Меня несколько смущало, что у Чжоу Эньлая не было видно охраны. Наверняка ребята из службы безопасности находились где-то поблизости. Но они держали себя так, что их абсолютно не было заметно.
На следующий день мне сообщили из отдела печати МИД, что интервью для журнала даст маршал Чжу Дэ. Тем самым намекнули, что беседа с Чжоу Эньлаем носила доверительный характер.
Все же меня сверлило любопытство: зачем вообще он устроил эту встречу? Некоторые местные китаеведы объясняли, что, поскольку в моем списке на первом месте стояло имя премьера, он решил компенсировать свой отказ своеобразной китайской вежливостью. Возможно, так оно и было. Но мне думается, не хотел ли Чжоу Эньлай тем самым как-то выразить чувство уважения к своему другу и соратнику Бородину?
После возвращения из Китая, где пробыл почти полгода, я, договорившись с главным редактором Леонтьевым, с утра до позднего вечера сидел, запершись в своем кабинете, и отстукивал на пишущей машинке путевые очерки.
Как-то, выйдя из кабинета, чтобы наполнить термос кипятком, я столкнулся в коридоре с молоденькой девушкой. Поразительно красивая, высокая, стройная, со спадающими на плечи волнистыми каштановыми волосами, она сразу же привлекла мое внимание. Я никогда раньше не видел ее в редакции. Поздоровавшись, прошел мимо и, придерживаясь правила никогда не смотреть женщине вслед, направился к титану, всегда наполненному горячей водой. Однако, пройдя шагов десять, все же не удержался и обернулся. В то же мгновение обернулась и таинственная незнакомка. На какую-то секунду наши взгляды встретились.
Мне, разумеется, не стоило труда выяснить, что заинтересовавшая меня девушка в мое отсутствие поступила к нам корректором. Потом, закончив свои очерки, я уехал в командировку в Англию. Затем — на Брюссельскую всемирную выставку 1958 года. Но взгляд, которым мы с ней обменялись, сопровождал меня повсюду.
В начале 60-х — ей тогда исполнилось 25 лет — Лера (она и теперь не любит, чтобы ее называли Валерией Михайловной) переехала ко мне. В 1966 году мы поженились, а вскоре у нас родился сын Андрей.
«Сто цветов»
В то время в Китае был с большой помпой объявлен новый курс Мао: «Пусть цветут сто цветов». Как нередко бывало и в других починах «великого кормчего», здесь также подразумевалась ссылка на исторический прецедент: некогда в древности один из китайских императоров, поощряя разнообразие в искусстве, литературе, поэзии, живописи, назвал свое правление «цветением ста цветов». И вот теперь, вскоре после венгерского восстания 1956 года, Мао решил провозгласить в красном Китае «свободу творчества». Это казалось неверным, и, естественно, что, находясь в Китае, я интересовался, как практически претворяется в жизнь это новшество, неслыханное в других странах, где у власти находились коммунисты.

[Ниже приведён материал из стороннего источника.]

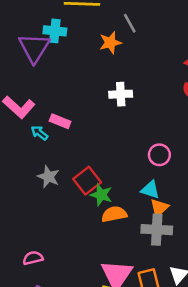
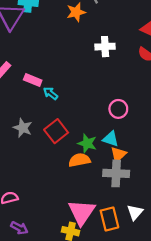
white cross: (121, 94) -> (105, 47), moved
cyan arrow: (39, 133) -> (51, 93), moved
green star: (101, 195) -> (87, 143), moved

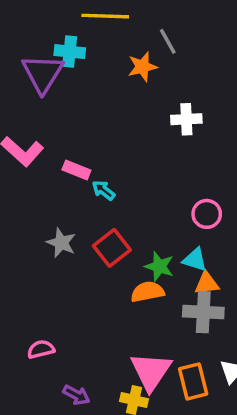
orange triangle: (118, 154) -> (207, 283), turned 36
purple arrow: (19, 228) -> (76, 395), moved

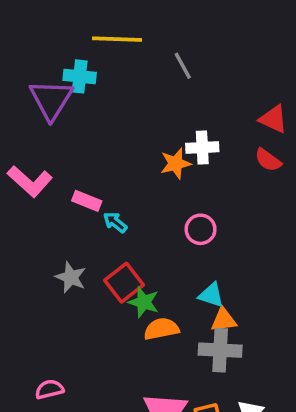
orange star: (142, 67) -> (176, 164), moved
pink circle: (207, 214) -> (201, 229), moved
green star: (159, 266) -> (144, 302), moved

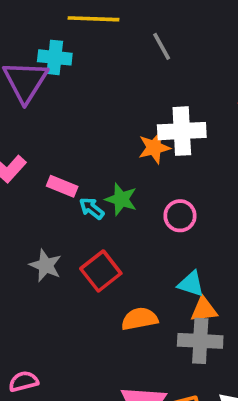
white cross: (202, 148) -> (182, 131), size x1.4
green star: (144, 302) -> (121, 199), moved

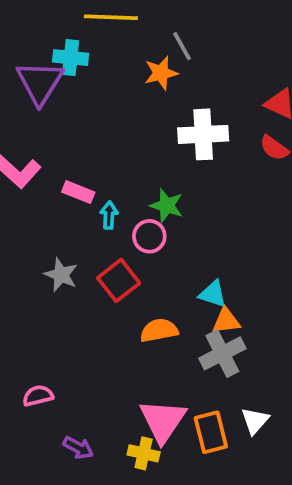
orange star: (154, 148) -> (161, 73), moved
green star: (121, 199) -> (167, 206), moved
cyan arrow: (92, 208) -> (109, 215), turned 55
pink circle: (180, 216) -> (149, 236), moved
gray cross: (200, 341) -> (222, 353), turned -30

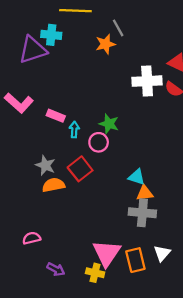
purple triangle: (40, 83) -> (33, 50), turned 40
white cross: (203, 134) -> (147, 81), moved
orange semicircle: (159, 330) -> (53, 185), moved
gray cross: (222, 353) -> (142, 213), turned 32

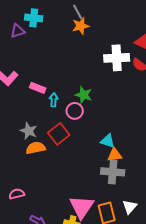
gray line: (118, 28) -> (78, 12), moved
purple triangle: (33, 50) -> (18, 31), size x0.6

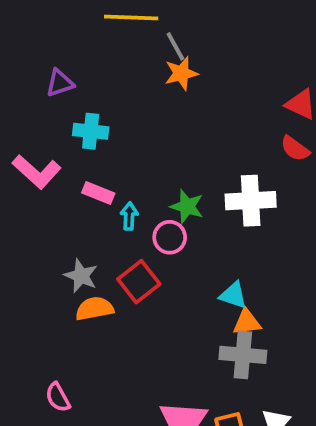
cyan cross: (34, 18) -> (91, 131), moved
white cross: (117, 58) -> (251, 201), moved
pink semicircle: (17, 194) -> (58, 397), turned -105

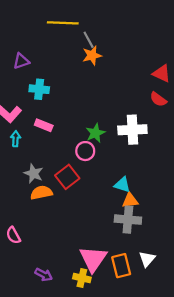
green star: (187, 206) -> (95, 133), turned 30
cyan arrow: (129, 216) -> (16, 139), moved
pink semicircle: (58, 397) -> (13, 235), moved

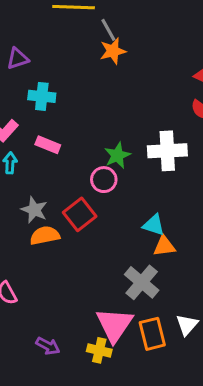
gray cross: (128, 220) -> (142, 282), moved, turned 35

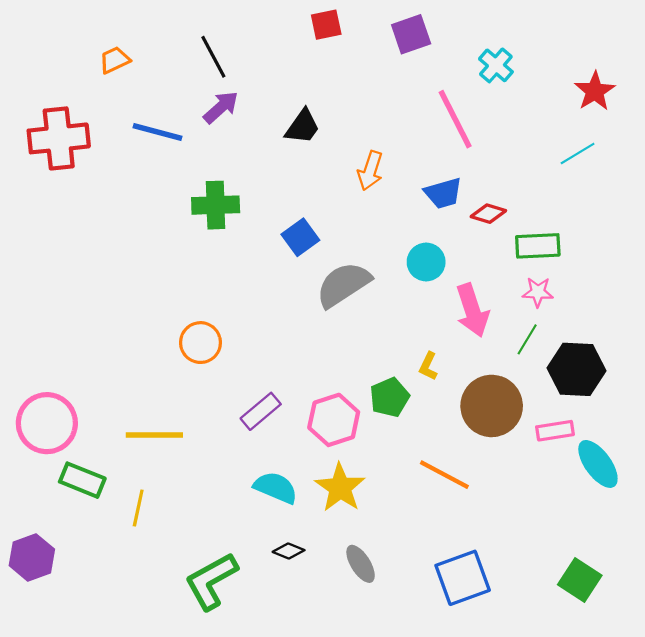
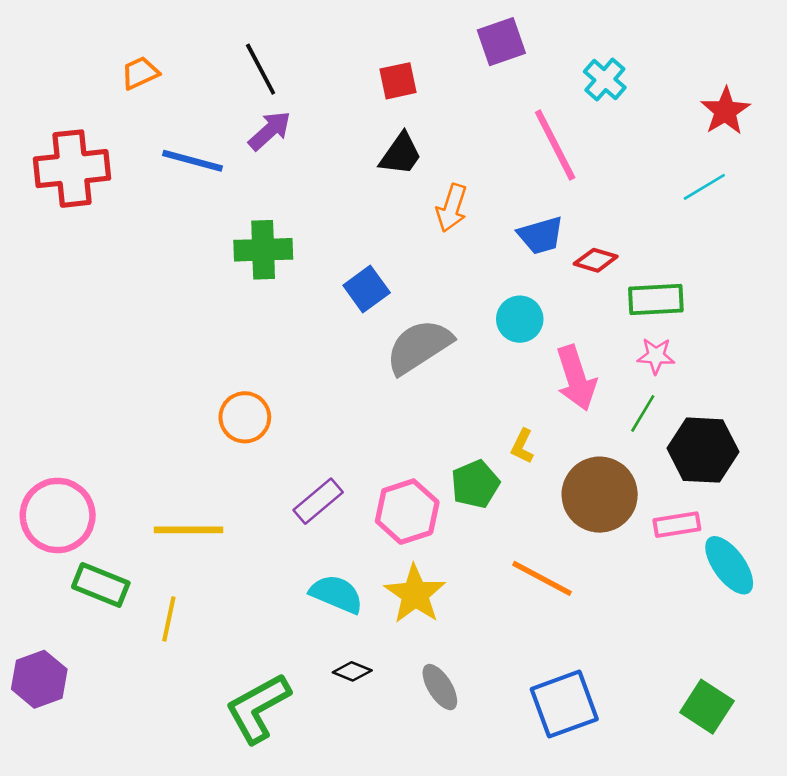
red square: (326, 25) -> (398, 81), moved
black trapezoid: (303, 127) -> (401, 154), moved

В министерстве информации высокопоставленные чиновники уверяли меня, что все обстоит как нельзя лучше. Среди творческих работников царит, дескать, небывалый подъем. Появились новые литературные произведения, идут политические дискуссии, готовятся новые сатирические фильмы — словом, все цветет и этому все радуются.
В это же время газета «Женьминьжибао» регулярно публиковала аналитические статьи о взаимоотношениях между руководителями и руководимыми, которые у нас, в Москве, назвали бы по меньшей мере «сомнительными». Тем не менее «Правда» время от времени перепечатывала их со ссылкой на то или иное китайское издание.
Из бесед в Пекине с писателями, журналистами, художниками, профессорами университетов у меня сложилось впечатление, что в их творческую лабораторию не вмешивается никакой «агитпроп» и что они могут свободно выражать свои нетрадиционные взгляды.
В ходе официального интервью, которое мне дал маршал Чжу Дэ, я постарался выяснить, насколько серьезным является провозглашенный курс на свободу творчества. Маршал, считавшийся президентом Китайской Народной Республики, не только подтвердил незыблемость этого оригинального начинания Мао, но и взялся обосновывать его необходимость. Сославшись на венгерские события, он заявил, что правящие партии в социалистических странах обязаны сделать вывод из того факта, что многие трудящиеся Венгрии поддержали восставших. Это означает, продолжал Чжу Дэ, что в чем-то оказались серьезно затронуты коренные интересы рабочего класса страны. Следовательно, коммунистические партии, представляющие рабочий класс, должны посмотреть, какие ошибки они допустили, и постараться сделать соответствующие выводы.